Trajectory prediction is a fundamental function of autonomous driving vehicles in traffic conditions. Autonomous vehicles must make decisions carefully based on trajectories of surrounding objects, e.g., various vehicles, cyclists and pedestrians in order to reduce the risk of collisions [1]. Trajectory prediction becomes an indispensable work for both perception and planning in autonomous driving systems [2,3]. History trajectories of ego and neighboring agents are utilized to predict their future position, which helps plan plausible paths for traffic agents. The challenge lies in the tendency of the trajectories to be of high uncertainty due to unobserved intent and complex interactions between multiple agents.

A number of studies have been conducted to predict trajectories from traditional machine learning and state-of-the-art deep neural networks. Recent works suggest employing Recurrent Neural Network (RNN) [4] to predict trajectories. Additionally, the social mechanism and the attention mechanism [5] are used to take the interaction of agents into account. Moreover, variational auto-encoder (VAE) [6] and generative adversarial networks (GAN) [7] are employed to improve the generalization of models. Some studies also consider maps [8] and traffic rules [9] as important context information. These studies adopt the same logic, which forecast the future positions in a rollout way. The term ‘rollout’ refers to the sequence generation process, where the prediction at each step is put into the model at the next time step [10]. However, there are some limitations in most studies up to now.

## DATA RECORDS
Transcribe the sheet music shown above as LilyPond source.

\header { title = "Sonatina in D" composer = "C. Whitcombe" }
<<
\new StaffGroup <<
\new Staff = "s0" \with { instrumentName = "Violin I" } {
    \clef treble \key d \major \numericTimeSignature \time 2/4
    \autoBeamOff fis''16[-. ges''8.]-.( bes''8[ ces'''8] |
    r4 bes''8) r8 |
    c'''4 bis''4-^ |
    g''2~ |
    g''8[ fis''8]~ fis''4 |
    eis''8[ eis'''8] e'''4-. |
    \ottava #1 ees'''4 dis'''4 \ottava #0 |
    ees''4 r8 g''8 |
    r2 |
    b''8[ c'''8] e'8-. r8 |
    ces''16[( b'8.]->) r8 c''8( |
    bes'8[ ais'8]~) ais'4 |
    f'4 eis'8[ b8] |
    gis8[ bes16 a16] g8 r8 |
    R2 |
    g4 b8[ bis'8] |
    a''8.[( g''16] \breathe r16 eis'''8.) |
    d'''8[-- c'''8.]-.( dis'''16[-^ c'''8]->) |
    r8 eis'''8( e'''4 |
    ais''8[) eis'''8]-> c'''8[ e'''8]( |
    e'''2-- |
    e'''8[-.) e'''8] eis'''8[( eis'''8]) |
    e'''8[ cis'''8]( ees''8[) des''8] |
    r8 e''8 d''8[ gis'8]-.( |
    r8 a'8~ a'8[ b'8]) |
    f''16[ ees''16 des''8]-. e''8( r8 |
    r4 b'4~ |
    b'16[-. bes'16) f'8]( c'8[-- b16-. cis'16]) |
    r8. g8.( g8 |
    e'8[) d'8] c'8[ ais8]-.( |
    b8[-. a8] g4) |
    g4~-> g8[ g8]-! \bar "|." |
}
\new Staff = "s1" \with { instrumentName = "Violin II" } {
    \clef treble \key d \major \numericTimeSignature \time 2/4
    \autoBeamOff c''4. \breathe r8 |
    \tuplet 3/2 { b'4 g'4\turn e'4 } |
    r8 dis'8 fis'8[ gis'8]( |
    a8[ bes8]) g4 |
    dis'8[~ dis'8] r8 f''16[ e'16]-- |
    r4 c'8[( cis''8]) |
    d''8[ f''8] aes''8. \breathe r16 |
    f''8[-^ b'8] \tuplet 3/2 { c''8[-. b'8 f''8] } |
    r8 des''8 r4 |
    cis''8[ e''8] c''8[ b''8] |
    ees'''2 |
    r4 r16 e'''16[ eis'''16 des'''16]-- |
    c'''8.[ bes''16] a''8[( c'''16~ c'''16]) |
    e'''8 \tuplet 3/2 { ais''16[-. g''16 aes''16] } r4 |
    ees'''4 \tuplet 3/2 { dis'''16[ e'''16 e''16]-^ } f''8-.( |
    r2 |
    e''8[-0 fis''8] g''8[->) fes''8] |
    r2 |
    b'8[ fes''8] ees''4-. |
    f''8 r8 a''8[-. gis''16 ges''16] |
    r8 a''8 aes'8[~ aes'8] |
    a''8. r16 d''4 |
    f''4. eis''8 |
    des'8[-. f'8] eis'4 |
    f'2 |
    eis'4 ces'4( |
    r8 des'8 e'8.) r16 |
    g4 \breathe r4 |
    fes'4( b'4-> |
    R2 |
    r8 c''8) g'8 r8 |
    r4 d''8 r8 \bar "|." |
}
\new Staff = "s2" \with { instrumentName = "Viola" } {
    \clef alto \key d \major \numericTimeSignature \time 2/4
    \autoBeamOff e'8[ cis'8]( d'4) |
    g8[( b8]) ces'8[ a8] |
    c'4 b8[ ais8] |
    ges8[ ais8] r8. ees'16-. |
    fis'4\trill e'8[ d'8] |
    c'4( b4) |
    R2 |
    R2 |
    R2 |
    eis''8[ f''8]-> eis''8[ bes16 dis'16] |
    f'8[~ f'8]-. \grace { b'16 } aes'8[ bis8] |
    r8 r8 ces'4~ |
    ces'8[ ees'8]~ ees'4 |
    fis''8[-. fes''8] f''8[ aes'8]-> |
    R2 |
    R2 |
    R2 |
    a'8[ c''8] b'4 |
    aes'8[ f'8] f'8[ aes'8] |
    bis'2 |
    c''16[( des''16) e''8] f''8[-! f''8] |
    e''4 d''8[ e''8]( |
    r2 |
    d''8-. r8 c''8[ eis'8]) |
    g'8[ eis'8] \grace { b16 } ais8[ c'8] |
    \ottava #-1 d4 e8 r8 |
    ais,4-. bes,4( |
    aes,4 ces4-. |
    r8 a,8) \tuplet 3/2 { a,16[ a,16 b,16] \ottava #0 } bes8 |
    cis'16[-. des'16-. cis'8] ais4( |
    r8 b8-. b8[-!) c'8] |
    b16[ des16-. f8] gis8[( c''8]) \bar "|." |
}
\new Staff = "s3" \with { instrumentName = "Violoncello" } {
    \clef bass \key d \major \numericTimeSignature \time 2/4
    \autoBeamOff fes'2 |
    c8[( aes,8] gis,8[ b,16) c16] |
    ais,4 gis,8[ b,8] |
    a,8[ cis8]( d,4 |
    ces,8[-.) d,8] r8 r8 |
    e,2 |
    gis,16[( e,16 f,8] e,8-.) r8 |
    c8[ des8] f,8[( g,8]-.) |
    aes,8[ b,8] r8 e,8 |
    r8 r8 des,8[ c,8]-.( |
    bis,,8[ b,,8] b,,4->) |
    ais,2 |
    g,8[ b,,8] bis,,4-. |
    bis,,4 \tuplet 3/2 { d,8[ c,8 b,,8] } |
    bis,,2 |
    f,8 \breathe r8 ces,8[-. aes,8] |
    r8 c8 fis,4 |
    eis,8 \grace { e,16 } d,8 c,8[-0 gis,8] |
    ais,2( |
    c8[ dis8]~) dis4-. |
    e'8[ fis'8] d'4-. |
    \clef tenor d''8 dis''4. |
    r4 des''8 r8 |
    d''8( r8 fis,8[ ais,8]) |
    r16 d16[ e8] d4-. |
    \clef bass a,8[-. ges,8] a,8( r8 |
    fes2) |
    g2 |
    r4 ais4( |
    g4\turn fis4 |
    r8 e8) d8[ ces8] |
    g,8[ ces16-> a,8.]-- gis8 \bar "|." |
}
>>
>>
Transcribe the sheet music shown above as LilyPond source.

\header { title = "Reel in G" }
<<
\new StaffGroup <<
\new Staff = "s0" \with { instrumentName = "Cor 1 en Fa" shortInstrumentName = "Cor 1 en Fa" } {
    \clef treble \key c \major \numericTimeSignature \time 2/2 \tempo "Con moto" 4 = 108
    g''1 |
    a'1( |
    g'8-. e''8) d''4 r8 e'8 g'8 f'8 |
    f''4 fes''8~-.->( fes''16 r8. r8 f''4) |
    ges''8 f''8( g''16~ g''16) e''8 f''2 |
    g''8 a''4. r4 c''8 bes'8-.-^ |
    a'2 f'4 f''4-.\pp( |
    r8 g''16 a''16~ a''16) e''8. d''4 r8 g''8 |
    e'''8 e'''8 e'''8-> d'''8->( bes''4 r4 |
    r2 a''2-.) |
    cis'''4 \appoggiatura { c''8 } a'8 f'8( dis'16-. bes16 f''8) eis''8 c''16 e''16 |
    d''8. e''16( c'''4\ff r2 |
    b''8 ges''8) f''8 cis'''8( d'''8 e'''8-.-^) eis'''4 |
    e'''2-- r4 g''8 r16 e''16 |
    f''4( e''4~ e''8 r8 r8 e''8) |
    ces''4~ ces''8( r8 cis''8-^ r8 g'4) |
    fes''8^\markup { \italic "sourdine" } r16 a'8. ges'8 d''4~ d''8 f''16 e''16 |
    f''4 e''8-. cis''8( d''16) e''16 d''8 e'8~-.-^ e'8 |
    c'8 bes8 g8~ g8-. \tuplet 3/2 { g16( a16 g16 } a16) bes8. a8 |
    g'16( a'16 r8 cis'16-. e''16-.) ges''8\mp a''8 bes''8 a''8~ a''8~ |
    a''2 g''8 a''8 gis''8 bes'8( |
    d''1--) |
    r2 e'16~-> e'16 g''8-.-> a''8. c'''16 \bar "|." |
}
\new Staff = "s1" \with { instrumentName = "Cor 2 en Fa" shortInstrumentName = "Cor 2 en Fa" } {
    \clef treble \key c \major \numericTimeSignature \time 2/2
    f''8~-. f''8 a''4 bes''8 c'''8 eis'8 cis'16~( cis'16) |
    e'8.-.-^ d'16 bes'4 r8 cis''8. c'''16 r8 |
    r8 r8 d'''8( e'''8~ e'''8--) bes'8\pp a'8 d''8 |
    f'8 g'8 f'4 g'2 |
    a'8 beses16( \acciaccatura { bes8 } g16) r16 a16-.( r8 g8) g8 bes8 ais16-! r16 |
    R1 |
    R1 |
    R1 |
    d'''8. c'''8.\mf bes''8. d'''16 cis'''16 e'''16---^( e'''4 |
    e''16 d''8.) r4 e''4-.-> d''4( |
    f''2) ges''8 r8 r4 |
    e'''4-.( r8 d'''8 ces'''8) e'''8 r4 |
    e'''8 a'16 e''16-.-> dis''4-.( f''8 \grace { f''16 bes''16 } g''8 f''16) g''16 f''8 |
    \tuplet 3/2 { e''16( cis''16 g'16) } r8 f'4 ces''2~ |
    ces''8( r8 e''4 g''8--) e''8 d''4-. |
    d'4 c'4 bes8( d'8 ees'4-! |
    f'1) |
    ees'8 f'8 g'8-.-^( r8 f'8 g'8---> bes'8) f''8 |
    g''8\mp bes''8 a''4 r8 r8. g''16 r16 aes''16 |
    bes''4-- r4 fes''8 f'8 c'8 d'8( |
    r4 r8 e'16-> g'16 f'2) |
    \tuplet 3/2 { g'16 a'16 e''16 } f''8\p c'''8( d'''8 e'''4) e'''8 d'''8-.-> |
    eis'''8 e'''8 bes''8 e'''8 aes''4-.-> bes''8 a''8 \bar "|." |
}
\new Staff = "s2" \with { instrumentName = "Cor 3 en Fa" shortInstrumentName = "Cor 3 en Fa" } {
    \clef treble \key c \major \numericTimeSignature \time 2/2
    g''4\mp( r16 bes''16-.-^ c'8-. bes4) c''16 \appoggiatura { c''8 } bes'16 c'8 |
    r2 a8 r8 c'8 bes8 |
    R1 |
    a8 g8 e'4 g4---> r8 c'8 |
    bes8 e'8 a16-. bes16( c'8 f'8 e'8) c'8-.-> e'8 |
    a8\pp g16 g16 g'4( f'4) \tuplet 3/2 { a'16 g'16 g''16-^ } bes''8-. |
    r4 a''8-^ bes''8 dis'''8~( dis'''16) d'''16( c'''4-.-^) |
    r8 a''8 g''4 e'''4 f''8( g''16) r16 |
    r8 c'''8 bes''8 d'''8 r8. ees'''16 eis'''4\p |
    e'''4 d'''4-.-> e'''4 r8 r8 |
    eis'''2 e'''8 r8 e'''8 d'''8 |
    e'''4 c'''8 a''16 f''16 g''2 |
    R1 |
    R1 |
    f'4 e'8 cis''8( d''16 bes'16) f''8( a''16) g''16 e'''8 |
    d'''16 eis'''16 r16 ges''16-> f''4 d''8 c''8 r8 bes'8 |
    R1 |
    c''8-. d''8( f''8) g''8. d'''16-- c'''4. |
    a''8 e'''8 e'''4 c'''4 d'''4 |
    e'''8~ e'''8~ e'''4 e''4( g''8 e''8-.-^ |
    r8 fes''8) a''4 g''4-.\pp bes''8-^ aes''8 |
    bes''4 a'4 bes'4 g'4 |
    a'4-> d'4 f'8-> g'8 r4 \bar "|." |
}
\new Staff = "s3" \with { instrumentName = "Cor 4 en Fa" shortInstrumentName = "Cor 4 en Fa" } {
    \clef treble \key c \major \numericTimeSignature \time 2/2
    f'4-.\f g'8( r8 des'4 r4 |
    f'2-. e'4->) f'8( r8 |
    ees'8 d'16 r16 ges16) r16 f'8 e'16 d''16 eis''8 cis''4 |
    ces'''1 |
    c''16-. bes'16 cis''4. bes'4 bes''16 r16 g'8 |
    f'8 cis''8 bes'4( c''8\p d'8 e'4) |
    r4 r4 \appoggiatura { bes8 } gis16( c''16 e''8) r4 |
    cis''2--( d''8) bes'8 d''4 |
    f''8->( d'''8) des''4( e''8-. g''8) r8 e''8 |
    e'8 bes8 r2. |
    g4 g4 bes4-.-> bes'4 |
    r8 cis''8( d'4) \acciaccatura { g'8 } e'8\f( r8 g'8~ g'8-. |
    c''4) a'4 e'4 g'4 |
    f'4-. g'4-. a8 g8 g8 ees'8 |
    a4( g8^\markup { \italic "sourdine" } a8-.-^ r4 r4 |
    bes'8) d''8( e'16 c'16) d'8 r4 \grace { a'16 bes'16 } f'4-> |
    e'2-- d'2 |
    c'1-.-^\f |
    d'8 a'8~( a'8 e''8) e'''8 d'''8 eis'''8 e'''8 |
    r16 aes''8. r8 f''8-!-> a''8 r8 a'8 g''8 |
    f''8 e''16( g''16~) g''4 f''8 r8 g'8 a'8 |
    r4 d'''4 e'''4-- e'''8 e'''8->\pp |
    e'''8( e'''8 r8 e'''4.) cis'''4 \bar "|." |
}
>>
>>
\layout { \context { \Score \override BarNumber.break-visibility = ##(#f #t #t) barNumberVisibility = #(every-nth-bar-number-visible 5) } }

## EXERCISE SET
1. Reproduce the part of the trajectory prediction text that begins at the words "A number of" and stops after "studies up to now.".
2. Decide whether each statement agrees with the trajectory prediction text, answering yes or no and quoting the words of the text that settle it: (a) the challenge is that trajectories tend to be highly uncertain because of unobserved intent and complex interactions between multiple agents; (b) generative adversarial networks are used to take the interaction of agents into account; (c) in a rollout, the prediction at each step is fed into the model at the next time step.

## SOLUTIONS BELOW
1.
A number of studies have been conducted to predict trajectories from traditional machine learning and state-of-the-art deep neural networks. Recent works suggest employing Recurrent Neural Network (RNN) [4] to predict trajectories. Additionally, the social mechanism and the attention mechanism [5] are used to take the interaction of agents into account. Moreover, variational auto-encoder (VAE) [6] and generative adversarial networks (GAN) [7] are employed to improve the generalization of models. Some studies also consider maps [8] and traffic rules [9] as important context information. These studies adopt the same logic, which forecast the future positions in a rollout way. The term ‘rollout’ refers to the sequence generation process, where the prediction at each step is put into the model at the next time step [10]. However, there are some limitations in most studies up to now.

2.
(a) Yes: "The challenge lies in the tendency of the trajectories to be of high uncertainty due to unobserved intent and complex interactions between multiple agents."
(b) No: "variational auto-encoder (VAE) [6] and generative adversarial networks (GAN) [7] are employed to improve the generalization of models."
(c) Yes: "where the prediction at each step is put into the model at the next time step"